EXTRAIT PRÉSENTÉ:
****

Il est bien vrai qu’au fond de cet apparent despotisme royal était le despotisme clérical déguisé : car le roi n’est en commerce avec Dieu que par l’intermédiaire de l’Église ; c’est de l’Église ou de ses représentants qu’il doit recevoir ses inspirations, sa règle de conduite gouvernementale ; c’est à l’Église qu’il doit compte de l’exercice de son pouvoir.

La théocratie est donc le dernier mot de la souveraineté absolue de droit divin. Les peuples n’auraient rien à gagner ici en distinguant entre le catholicisme et le protestantisme ; un pouvoir souverain qui prétend relever immédiatement de Dieu, n’est peut-être pas moins à craindre que celui qui est censé n’en relever que médiatement ou par l’Église. Toute la différence — et nous convenons cependant que ce n’est pas peu de chose — est que dans le premier cas la théocratie n’est que mystique, tandis qu’elle est dans le second mystique et cléricale. Or l’Église étant une institution qui n’a rien de passager ni d’indécis, une institution pérenne, systématique, qui sait ce qu’elle veut et qui ne cesse point de le vouloir, est peut-être

  1. Voir ci-après liv. III, c. I, n. III 2o.

****

DONNÉES FOURNIES:
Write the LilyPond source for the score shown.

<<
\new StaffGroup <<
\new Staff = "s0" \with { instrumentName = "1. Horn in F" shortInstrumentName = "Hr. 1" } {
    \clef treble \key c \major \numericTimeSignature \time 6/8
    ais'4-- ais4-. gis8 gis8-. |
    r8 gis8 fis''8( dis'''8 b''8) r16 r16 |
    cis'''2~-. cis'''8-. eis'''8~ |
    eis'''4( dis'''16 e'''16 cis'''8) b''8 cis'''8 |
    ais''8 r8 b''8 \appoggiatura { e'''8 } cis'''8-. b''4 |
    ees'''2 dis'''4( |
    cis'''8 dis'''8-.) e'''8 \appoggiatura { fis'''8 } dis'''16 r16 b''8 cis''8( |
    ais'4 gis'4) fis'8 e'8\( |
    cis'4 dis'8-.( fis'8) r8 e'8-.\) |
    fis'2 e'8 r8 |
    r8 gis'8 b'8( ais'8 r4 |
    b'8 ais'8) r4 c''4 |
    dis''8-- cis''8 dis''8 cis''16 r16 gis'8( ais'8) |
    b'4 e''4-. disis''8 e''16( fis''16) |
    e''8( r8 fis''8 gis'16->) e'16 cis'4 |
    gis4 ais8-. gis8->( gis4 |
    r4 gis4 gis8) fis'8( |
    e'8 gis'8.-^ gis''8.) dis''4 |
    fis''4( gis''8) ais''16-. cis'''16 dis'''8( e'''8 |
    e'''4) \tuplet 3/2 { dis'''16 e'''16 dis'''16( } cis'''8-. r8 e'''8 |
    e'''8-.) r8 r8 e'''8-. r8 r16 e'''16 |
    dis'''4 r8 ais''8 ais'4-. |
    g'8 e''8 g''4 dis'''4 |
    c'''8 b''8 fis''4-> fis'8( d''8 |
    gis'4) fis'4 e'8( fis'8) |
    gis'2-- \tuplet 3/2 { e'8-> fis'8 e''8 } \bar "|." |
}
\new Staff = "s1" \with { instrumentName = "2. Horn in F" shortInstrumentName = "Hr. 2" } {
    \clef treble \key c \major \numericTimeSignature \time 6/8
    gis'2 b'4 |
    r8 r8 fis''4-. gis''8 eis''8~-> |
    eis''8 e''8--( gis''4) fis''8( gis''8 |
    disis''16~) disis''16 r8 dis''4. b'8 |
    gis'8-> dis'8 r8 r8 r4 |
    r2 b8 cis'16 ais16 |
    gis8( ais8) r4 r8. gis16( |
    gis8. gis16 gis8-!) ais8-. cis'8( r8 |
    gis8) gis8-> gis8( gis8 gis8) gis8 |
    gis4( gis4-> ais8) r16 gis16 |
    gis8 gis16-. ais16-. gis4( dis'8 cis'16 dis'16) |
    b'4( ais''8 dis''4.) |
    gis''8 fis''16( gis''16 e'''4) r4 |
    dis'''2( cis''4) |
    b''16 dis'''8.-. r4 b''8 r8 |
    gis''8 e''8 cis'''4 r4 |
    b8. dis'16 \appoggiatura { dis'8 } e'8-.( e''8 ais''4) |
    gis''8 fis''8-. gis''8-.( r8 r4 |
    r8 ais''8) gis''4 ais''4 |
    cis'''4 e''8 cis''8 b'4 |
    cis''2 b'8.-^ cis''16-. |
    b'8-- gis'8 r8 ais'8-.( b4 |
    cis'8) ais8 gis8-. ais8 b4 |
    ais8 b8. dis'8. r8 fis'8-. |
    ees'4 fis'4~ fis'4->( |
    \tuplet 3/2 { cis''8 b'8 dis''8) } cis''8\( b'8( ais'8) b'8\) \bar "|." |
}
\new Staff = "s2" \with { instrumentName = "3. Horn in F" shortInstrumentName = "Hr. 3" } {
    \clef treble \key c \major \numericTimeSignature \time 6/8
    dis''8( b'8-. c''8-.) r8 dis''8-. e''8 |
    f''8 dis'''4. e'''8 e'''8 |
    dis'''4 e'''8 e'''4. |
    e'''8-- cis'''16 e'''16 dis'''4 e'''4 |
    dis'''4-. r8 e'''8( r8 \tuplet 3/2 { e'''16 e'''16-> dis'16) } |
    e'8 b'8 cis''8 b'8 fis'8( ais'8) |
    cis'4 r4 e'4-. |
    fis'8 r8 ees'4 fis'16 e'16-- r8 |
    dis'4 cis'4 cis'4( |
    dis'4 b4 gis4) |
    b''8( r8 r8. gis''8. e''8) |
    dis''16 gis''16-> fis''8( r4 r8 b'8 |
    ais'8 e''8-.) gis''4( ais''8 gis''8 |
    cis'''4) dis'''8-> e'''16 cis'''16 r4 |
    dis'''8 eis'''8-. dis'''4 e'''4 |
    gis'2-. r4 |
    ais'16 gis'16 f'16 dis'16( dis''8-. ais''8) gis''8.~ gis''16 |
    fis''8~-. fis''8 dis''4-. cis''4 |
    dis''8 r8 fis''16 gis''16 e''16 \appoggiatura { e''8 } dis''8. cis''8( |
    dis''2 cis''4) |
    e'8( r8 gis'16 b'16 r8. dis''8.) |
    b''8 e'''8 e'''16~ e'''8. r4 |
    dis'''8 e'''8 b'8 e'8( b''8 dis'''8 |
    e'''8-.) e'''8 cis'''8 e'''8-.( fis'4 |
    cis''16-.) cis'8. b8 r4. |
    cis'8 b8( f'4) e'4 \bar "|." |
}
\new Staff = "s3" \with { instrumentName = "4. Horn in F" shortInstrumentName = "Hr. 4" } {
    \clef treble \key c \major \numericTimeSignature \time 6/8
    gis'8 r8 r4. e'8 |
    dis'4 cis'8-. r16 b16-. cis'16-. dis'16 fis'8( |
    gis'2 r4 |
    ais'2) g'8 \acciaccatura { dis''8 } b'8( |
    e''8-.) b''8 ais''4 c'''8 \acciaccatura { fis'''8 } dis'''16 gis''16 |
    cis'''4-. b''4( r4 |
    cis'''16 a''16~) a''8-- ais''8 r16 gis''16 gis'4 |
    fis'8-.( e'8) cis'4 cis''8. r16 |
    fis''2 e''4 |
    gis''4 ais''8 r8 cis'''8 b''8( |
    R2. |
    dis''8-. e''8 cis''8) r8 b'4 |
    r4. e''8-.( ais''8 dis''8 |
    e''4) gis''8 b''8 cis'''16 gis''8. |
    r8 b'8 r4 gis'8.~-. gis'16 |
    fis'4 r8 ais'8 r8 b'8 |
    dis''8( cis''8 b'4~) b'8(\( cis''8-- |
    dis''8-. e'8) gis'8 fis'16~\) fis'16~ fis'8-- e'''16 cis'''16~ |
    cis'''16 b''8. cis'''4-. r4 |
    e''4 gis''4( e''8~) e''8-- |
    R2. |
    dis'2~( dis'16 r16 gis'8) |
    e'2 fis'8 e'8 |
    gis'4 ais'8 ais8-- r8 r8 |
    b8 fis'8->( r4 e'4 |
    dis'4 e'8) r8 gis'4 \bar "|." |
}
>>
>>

****

VOS TÂCHES:
1. Répondez aux questions suivantes sur l'extrait consacré à la théocratie :
(a) Par l'intermédiaire de quoi le roi est-il en commerce avec Dieu ?
(b) De quoi la théocratie est-elle le dernier mot ?
(c) Comment la théocratie est-elle qualifiée dans le premier cas, puis dans le second ?
2. Imprimez sans aucune modification tout ce qui va de « La théocratie est » jusqu'à « I, n. III 2o. » dans l'extrait consacré à la théocratie.

SOLUTIONS PROPOSÉES:
1.
(a) Par l'intermédiaire de l'Église.
(b) De la souveraineté absolue de droit divin.
(c) Dans le premier cas, elle n'est que mystique ; dans le second, elle est mystique et cléricale.

2.
La théocratie est donc le dernier mot de la souveraineté absolue de droit divin. Les peuples n’auraient rien à gagner ici en distinguant entre le catholicisme et le protestantisme ; un pouvoir souverain qui prétend relever immédiatement de Dieu, n’est peut-être pas moins à craindre que celui qui est censé n’en relever que médiatement ou par l’Église. Toute la différence — et nous convenons cependant que ce n’est pas peu de chose — est que dans le premier cas la théocratie n’est que mystique, tandis qu’elle est dans le second mystique et cléricale. Or l’Église étant une institution qui n’a rien de passager ni d’indécis, une institution pérenne, systématique, qui sait ce qu’elle veut et qui ne cesse point de le vouloir, est peut-être

  1. Voir ci-après liv. III, c. I, n. III 2o.